FIG. 19A is a side cross-section view of the running and retrieval tool of FIG. 19.
In the drawings and description that follow, like parts are typically marked throughout the specification and drawings with the same reference numerals. The drawing figures are not necessarily to scale. Certain features of the invention may be shown exaggerated in scale or in somewhat schematic form and some details of conventional elements may not be shown in the interest of clarity and conciseness. The present invention is susceptible to embodiments of different forms. Specific embodiments are described in detail and are shown in the drawings, with the understanding that the present disclosure is to be considered an exemplification of the principles of the invention, and is not intended to limit the invention to that illustrated and described herein.

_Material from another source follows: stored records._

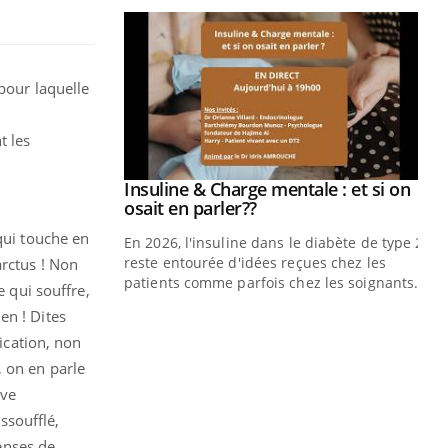
 pour laquelle
t les
prendre pour
Insuline & Charge mentale : et si on
Youtube
Youtube
osait en parler??
qui touche en
illard mental ou
En 2026, l'insuline dans le diabète de type 2
ptômes de la
reste entourée d'idées reçues chez les
arctus ! Non
ples ce qui la rend
patients comme parfois chez les soignants.
e qui souffre,
en ! Dites
Ec
You
pré
ication, non
, on en parle
L'é
ive
ryt
sol
ssoufflé,
sont
penses de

It is to be fully recognized that the different teachings of the embodiments discussed below may be employed separately or in any suitable combination to produce desired results.

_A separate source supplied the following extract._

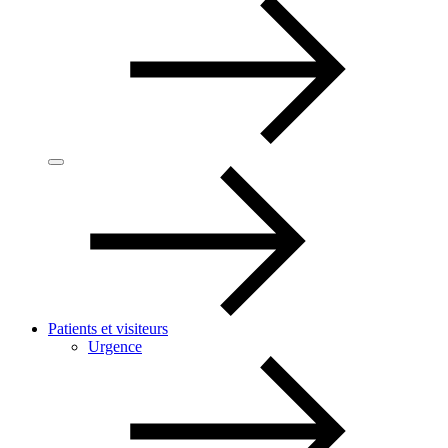
Patients et visiteurs
Urgence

Unless otherwise specified, any use of any form of the terms “connect”, “engage”, “couple”, “attach”, or any other term describing an interaction between elements is not meant to limit the interaction to direct interaction between the elements and may also include indirect interaction between the elements described. In the following discussion and in the claims, the terms “including” and “comprising” are used in an open-ended fashion, and thus should be interpreted to mean “including, but not limited to . . . ”. The terms “pipe,” “tubular member,” “casing” and the like as used herein shall include tubing and other generally cylindrical objects. In addition, in the discussion and claims that follow, it may be sometimes stated that certain components or elements are in fluid communication or fluidicly coupled. By this it is meant that the components are constructed and interrelated such that a fluid could be communicated between them, as via a passageway, tube, or conduit. The various characteristics mentioned above, as well as other features and characteristics described in more detail below, will be readily apparent to those skilled in the art upon reading the following detailed description of the embodiments, and by referring to the accompanying drawings.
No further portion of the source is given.